Thank you for the steps you provided...I will implement those recommendations ASAP and will see how it goes from there; very much appreciate it and the tool you developed that is helping me in this situation.
 
Forgive my ignorance, but I really thought that the Hikvision password/reset method was "THE safeguard"; then why the this particular method?
If you mean that setting a strong password should be good enough protection - no, that is not correct.
Many exploits, and in particular the recent Hikvision backdoor vulnerability that can be exploited to do loads of things - do not depend on any user-created password. The backdoor exploit requires no authentication. Just think what the password reset managed to do, without you giving it any info from the camera.
 
alastairstevenson:

I was mostly referring to the process of having to contact and depend on Hikvision to reset the password, I have never come across a vendor before that required this...however, you make an excellent point that my camera(s) are still vulnerable despite Hikvision's reset method.

bp2008:

Before I make the changes you recommend, I should provide additional info about the configuration that may add or change your suggestions.

There is no NVR. The cameras are primarily used for monitoring a remote location.

We are using NO-IP DDNS, and have considered purchasing a static IP instead from the ISP. Is the static IP a better option?

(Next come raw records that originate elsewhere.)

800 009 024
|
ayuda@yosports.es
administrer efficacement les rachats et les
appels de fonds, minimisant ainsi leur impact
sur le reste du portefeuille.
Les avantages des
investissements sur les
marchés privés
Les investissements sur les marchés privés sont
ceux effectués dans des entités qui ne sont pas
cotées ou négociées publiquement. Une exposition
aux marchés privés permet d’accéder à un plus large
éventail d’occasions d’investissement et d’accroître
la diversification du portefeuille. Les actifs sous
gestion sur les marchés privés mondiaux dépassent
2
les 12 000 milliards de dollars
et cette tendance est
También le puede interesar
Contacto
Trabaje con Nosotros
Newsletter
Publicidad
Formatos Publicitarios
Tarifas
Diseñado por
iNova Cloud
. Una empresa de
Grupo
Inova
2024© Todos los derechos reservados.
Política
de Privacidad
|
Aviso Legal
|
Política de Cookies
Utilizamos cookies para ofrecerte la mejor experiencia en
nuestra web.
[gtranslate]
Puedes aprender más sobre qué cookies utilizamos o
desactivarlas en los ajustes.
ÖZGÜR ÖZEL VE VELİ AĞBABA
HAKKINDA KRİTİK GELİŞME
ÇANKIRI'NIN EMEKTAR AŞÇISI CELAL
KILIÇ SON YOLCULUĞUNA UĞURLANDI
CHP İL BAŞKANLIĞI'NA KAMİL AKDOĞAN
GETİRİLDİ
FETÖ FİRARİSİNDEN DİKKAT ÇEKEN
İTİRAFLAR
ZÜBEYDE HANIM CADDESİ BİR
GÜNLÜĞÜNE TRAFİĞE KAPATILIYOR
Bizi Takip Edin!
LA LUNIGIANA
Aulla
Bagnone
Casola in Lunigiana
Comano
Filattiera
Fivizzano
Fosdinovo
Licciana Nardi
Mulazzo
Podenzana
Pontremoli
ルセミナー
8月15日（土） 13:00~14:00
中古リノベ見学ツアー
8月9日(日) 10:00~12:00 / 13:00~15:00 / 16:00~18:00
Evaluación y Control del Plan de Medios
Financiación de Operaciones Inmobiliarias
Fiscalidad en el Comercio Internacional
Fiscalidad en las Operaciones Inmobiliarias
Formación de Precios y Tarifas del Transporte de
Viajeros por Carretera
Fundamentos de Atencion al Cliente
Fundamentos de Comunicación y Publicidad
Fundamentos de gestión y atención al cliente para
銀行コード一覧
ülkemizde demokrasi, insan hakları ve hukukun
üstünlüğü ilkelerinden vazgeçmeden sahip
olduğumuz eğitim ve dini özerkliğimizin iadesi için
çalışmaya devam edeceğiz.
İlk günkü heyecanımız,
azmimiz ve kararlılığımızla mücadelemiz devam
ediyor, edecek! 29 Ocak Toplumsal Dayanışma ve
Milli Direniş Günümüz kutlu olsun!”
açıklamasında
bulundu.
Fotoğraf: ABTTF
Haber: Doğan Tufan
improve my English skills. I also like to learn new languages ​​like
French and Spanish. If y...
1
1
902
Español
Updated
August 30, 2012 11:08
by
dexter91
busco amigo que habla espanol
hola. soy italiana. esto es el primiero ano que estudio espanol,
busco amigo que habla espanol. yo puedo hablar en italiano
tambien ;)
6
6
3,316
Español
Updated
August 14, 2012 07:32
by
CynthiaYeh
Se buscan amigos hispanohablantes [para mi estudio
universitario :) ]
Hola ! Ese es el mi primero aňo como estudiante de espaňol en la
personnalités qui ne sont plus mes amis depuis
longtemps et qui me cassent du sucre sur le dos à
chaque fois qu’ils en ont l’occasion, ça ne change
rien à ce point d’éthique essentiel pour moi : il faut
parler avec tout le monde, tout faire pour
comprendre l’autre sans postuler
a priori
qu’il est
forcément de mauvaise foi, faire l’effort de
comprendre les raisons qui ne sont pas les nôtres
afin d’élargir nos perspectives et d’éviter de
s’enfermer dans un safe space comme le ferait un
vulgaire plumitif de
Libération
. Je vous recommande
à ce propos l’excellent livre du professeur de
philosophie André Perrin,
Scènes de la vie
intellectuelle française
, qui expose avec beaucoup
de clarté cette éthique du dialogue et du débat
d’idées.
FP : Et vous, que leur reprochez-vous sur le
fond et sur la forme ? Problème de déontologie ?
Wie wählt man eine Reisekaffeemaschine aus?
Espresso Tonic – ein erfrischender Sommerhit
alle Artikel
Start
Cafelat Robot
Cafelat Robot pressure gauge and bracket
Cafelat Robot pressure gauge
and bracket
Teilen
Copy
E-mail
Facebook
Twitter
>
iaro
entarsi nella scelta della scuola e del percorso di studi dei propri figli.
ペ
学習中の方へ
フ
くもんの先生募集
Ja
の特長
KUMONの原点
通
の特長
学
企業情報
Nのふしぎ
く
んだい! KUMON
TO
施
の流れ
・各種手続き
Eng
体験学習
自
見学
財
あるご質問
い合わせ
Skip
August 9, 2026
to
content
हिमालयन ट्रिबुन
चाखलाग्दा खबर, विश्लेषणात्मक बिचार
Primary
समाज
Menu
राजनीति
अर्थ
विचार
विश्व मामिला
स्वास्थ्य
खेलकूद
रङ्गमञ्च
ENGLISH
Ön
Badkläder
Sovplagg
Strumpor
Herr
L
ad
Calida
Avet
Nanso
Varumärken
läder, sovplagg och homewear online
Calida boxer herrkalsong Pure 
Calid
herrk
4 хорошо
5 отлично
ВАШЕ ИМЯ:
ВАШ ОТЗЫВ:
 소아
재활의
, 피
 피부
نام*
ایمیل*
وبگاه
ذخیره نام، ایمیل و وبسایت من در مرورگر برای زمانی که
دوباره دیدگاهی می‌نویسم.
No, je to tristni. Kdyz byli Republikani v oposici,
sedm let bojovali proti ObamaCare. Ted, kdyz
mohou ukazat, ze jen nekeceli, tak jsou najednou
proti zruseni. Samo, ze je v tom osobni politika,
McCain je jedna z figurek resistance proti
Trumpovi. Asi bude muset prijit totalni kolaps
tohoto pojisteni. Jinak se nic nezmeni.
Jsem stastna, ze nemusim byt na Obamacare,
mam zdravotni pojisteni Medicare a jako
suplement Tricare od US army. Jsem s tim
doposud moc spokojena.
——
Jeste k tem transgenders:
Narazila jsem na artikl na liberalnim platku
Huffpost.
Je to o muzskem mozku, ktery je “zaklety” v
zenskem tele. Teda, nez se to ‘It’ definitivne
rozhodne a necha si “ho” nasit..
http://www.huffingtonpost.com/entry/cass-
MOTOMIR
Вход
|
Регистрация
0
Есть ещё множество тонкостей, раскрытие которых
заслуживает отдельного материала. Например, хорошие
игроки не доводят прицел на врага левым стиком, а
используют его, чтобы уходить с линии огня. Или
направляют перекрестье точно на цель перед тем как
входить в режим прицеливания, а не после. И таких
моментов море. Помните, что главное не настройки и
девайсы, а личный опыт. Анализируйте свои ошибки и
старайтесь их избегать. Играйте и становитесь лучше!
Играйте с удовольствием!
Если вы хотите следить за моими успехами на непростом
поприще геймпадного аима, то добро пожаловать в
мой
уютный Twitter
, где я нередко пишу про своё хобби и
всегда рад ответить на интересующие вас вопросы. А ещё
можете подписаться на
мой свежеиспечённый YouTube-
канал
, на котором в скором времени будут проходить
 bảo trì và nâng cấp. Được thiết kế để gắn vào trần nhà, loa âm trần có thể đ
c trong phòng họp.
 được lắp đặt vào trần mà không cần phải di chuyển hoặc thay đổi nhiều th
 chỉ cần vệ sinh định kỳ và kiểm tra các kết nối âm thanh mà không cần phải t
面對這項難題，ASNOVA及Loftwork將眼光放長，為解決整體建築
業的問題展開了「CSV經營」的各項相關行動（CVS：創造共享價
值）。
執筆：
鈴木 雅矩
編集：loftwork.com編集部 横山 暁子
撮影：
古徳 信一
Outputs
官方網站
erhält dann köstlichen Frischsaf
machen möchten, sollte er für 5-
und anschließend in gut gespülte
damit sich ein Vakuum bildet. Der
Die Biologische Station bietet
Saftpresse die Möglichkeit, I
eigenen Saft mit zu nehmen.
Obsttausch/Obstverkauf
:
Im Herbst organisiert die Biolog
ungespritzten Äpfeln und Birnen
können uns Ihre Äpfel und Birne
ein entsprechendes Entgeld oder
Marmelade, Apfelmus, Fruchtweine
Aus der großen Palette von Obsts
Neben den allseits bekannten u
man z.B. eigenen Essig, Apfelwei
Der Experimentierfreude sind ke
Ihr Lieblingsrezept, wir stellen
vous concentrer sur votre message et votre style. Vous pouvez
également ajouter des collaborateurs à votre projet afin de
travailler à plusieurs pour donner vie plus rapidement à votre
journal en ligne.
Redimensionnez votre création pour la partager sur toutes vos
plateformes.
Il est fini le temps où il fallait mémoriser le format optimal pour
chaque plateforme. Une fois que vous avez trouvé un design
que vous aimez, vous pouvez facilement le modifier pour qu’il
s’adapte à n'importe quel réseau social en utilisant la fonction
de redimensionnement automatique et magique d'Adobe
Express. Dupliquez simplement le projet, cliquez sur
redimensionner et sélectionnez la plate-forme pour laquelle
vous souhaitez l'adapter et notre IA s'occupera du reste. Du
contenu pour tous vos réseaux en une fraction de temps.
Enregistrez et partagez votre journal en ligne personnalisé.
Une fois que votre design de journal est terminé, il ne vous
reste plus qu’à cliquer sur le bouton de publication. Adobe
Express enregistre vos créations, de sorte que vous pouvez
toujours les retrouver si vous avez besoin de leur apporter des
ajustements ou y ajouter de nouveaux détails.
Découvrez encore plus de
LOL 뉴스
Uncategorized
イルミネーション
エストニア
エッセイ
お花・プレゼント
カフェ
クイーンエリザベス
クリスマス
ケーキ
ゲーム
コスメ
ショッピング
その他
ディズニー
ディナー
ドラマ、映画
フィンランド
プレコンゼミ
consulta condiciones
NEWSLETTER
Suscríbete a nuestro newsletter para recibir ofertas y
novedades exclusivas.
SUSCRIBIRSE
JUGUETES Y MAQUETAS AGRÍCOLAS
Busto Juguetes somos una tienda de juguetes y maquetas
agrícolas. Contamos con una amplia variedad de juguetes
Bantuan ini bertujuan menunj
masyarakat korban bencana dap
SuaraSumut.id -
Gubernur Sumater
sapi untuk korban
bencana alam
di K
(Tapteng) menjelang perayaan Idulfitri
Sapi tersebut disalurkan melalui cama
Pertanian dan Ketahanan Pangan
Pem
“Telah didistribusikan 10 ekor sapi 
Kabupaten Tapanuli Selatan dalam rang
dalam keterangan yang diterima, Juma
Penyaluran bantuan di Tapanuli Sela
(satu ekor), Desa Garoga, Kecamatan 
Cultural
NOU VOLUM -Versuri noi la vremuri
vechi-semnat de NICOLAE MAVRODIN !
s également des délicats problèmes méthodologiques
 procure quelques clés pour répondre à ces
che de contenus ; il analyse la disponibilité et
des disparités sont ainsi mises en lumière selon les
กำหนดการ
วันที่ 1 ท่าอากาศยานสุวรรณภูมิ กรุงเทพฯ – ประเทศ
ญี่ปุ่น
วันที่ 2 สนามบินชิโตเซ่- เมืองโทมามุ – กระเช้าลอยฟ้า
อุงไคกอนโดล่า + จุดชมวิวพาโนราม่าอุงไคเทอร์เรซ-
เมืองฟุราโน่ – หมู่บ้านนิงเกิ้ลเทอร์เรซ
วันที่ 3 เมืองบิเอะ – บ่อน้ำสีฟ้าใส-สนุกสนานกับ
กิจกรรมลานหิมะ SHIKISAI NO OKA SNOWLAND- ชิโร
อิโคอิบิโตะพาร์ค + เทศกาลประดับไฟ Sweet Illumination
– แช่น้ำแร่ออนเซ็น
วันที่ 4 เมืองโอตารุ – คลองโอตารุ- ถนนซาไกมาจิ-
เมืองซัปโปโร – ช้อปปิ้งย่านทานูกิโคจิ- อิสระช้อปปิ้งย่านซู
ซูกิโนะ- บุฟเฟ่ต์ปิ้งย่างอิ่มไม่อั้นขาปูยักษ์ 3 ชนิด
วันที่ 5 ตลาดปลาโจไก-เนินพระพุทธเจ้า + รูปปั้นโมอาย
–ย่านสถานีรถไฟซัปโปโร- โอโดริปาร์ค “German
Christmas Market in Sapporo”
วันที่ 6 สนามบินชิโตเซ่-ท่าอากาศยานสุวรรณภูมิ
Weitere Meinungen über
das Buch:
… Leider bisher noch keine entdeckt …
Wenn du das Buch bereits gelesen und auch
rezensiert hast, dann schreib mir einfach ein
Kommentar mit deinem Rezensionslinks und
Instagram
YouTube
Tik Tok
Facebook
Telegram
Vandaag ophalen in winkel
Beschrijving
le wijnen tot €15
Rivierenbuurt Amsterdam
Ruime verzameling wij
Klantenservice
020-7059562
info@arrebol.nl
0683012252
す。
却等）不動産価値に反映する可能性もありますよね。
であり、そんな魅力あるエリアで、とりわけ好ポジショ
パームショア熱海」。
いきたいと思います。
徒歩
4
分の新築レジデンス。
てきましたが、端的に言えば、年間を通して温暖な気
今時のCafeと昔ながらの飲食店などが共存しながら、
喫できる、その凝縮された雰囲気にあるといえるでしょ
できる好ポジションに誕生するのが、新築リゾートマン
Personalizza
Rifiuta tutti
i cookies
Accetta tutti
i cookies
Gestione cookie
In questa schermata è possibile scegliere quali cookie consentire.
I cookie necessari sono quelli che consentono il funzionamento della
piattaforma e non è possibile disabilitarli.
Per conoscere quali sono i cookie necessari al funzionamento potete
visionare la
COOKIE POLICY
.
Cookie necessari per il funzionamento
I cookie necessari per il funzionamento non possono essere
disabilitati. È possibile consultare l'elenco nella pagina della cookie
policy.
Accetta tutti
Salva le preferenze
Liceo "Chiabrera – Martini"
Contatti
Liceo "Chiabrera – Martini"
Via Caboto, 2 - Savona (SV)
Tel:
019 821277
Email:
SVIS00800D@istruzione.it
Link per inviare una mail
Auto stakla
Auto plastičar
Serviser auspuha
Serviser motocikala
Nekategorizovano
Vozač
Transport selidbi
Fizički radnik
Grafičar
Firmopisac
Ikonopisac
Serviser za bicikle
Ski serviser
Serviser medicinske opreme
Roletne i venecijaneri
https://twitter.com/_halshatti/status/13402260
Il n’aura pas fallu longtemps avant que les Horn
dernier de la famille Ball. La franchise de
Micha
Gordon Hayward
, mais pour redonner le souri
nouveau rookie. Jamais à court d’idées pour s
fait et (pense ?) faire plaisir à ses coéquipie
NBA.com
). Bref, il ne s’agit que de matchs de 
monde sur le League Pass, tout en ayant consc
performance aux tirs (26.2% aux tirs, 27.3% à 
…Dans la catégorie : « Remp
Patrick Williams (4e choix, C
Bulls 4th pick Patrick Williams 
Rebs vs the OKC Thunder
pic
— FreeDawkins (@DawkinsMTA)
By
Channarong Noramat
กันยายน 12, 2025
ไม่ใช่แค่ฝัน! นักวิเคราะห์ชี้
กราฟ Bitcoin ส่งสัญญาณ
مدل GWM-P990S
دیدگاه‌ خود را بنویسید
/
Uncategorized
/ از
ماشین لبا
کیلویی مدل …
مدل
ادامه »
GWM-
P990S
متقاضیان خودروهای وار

Based on my search on the website, I don't think I am able to update the firmware for now.

Thanks again
 
DDNS is fine. You don't need a static IP. My suggestion is to not even try to update the firmware. Once the camera can't reach the internet and is only accessible by VPN, it won't matter what firmware version you have.

No NVR, no problem. NVRs have their own vulnerabilities to worry about, making it best to access them through a VPN too.
 
I was mostly referring to the process of having to contact and depend on Hikvision to reset the password, I have never come across a vendor before that required this
Yes, it's a dumb idea. And probably a stick for the back of the support folks. And a nice little challenge for the hackers.
Especially as they mostly refuse to help their customers who did not purchase via 'authorised channels'.

The current NVR and camera firmware now has a quite good 'self-service password reset' facility enabled by security questions and/or a one-time token, which the user sets up on installation. So much more sensible and effective.
 
No, sorry. Everyone who has claimed to have such a solution has been unwilling to share.

Hi BP.
The old firmware can easly resetted with tool at first page, but how about the newer FW? Till what version is it possible to still reset by using upgrade by tftp? ( was it possible till 3.4.90 ?
So my question is actually, which newer firmware versions, can be resetted by doing upgrade/downgrade by using tftp
 
Just had your application style option work for a camera running the "grey version" of 5.4.20 that randomly wouldn't take it's password and that HikUSA wouldn't help with since it was "grey". Worked like a champ thanks!
 
I am seeking your help - my camera apparently is from newegg and therefore deemed not supported by HikVision USA. I had my camera running for a while and accessible in a browser and in Blue Iris. All worked fine. Suddenly I could not access this anymore, btw - i have no port forwarding.
Some details:
Camera - DS-2CD2735F
Start Date - 1970-02-17
Firmware - v5.4.20build 160726

I tried first US Hikvision support with obvious rejection, I tried the Techsupport through newegg, no response yet, I tried the tool posted on this forum - unfortunately its not working. Any advice?

When I opened the camera there seems to be a button in the camera - does anyone know if this would be a factory reset button? What is the procedure for it?

In addition - I found the backdoor access to the camera and downloaded the configurationFile. Montecrypto included the encryption password in his article but I am not sure how to -decrypt this file. I tried using gpp but cant make it happen. Any advice on this end?
 
Last edited:
ziomek,
this worked now! For some reason I always pressed the rest button when it was powered on or just a moment after. This time I followed your process and it worked - thanks. Everything went back to default.